Figure 1 – The Text-To-Speech (MMC‑TTS) AIM
3 I/O Data
Table 1 specifies the Input and Output Data of the Text-To-Speech (MMC‑TTS) AIM.
| Input | Description |
|---|---|
| Text Object | Input Text. |
| Personal Status | Input Personal Status of the Speech Modality. |
| Speech Model | NN Model used to produce Speech from Text and Personal Status. |
| Output | Description |
| Speech Object | Synthesised Speech output of the Text-To-Speech AIM. |
4 SubAIMs
No SubAIMs.
5 JSON Metadata
https://schemas.mpai.community/MMC/V2.5/AIMs/TextToSpeech.json
6 Profiles
The Text-To-Speech Profiles are specified.
7 Reference Software
7.1 Disclaimers
- This MMC‑TTS Reference Software Implementation is released with the BSD-3-Clause licence.
- The purpose of this MMC‑TTS Reference Software is to provide a working Implementation of MMC‑TTS, not to provide a ready-to-use product.
- MPAI disclaims the suitability of the Software for any other purposes and does not guarantee that it is secure.
- Use of this Reference Software may require acceptance of licences from the respective repositories. Users shall verify that they have the right to use any third-party software required by this Reference Software.
7.2 Guide to the MMC‑TTS code
Use of this AI Module is for developers who are familiar with Python and downloading models from HuggingFace.
A wrapper for the SpeechT5 NN Module:
- Manages input files and parameters: Text Object.
- Executes the SpeechT5 Module to perform Text-To-Speech synthesis on each input Text Object.

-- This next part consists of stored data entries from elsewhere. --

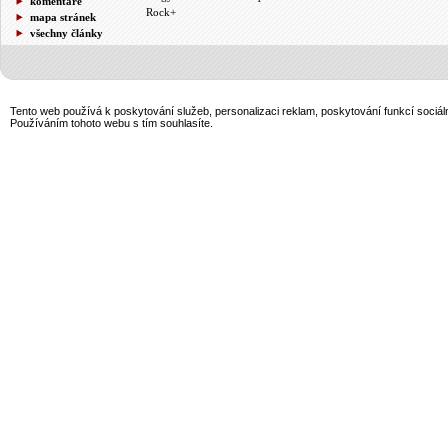
komentáře
Rock+
mapa stránek
všechny články
Tento web používá k poskytování služeb, personalizaci reklam, poskytování funkcí sociál
Používáním tohoto webu s tím souhlasíte.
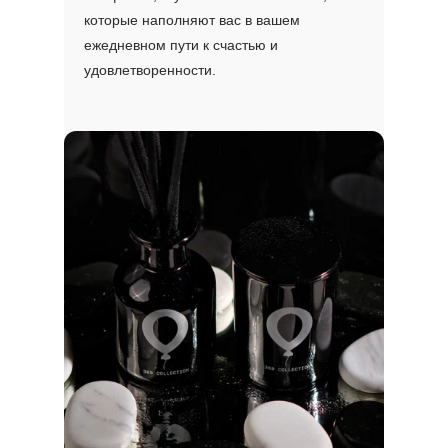
которые наполняют вас в вашем
ежедневном пути к счастью и
удовлетворенности.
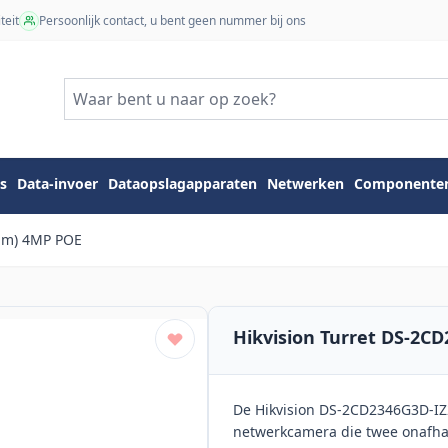
teit
Persoonlijk contact, u bent geen nummer bij ons
s
Data-invoer
Dataopslagapparaten
Netwerken
Componente
4mm) 4MP POE
Hikvision Turret DS-2C
De Hikvision DS-2CD2346G3D-IZ2
netwerkcamera die twee onafhan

- Outputs Speech Object as answer.
The MMC‑TTS Reference Software is found at the MPAI gitlab site. It contains:
- The Python code implementing the AIM.
- Required libraries are: pytorch, transformers (HuggingFace), datasets (HuggingFace), and soundfile.
7.3 Acknowledgements
This version of the MMC‑TTS Reference Software has been developed by the MPAI Neural Network Watermarking Development Committee (NNW‑DC).
8 Conformance Testing
Table 2 provides the Conformance Testing Method for the Text-To-Speech (MMC‑TTS) AIM.
If a schema contains references to other schemas, conformance of data for the primary schema implies that any data referencing a secondary schema shall also validate against the relevant schema, if present, and conform with the Qualifier, if present.

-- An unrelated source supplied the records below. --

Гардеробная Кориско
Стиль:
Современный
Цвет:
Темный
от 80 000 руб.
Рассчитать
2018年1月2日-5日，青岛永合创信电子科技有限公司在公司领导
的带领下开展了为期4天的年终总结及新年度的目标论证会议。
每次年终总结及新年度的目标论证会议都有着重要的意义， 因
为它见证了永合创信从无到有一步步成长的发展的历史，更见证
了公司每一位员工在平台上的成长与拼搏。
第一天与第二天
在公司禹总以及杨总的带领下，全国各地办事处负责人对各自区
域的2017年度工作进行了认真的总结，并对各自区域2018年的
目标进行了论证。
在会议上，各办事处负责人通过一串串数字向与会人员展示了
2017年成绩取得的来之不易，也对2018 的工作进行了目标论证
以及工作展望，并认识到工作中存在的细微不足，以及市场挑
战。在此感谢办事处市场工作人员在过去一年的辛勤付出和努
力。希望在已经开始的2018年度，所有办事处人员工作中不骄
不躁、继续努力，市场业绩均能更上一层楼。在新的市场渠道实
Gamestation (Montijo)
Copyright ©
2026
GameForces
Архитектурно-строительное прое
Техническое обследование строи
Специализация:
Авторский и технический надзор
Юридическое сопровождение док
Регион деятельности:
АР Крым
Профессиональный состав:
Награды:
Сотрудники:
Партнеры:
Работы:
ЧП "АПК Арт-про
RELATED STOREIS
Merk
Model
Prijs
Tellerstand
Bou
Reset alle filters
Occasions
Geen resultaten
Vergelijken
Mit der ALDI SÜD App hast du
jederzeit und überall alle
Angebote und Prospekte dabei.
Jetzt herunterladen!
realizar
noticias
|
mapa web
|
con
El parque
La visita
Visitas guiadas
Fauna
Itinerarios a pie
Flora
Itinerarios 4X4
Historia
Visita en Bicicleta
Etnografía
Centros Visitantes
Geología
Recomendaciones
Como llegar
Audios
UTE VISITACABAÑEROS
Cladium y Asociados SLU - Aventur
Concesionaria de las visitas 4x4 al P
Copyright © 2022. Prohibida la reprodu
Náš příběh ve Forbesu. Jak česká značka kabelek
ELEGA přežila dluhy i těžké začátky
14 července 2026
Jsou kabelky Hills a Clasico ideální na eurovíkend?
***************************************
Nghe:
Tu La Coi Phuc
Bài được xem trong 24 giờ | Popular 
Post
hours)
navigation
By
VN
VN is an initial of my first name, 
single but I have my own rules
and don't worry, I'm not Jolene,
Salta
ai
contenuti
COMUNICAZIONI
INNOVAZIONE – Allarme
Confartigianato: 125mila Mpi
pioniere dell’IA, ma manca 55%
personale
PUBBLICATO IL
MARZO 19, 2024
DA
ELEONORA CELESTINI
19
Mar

| Receives | Text Object | Shall validate against Text Object schema. Text Data shall conform with Text Qualifier. |
| Personal Status | Shall validate against Personal Status schema. | |
| Speech Model | Shall validate against Machine Learning Model schema. Machine Learning Model Data shall conform with Machine Learning Model Qualifier. | |
| Produces | Synthesised Speech Object | Shall validate against Speech Object schema. Speech Data shall conform with Speech Qualifier. |
9 Performance Assessment
Not part of this specification.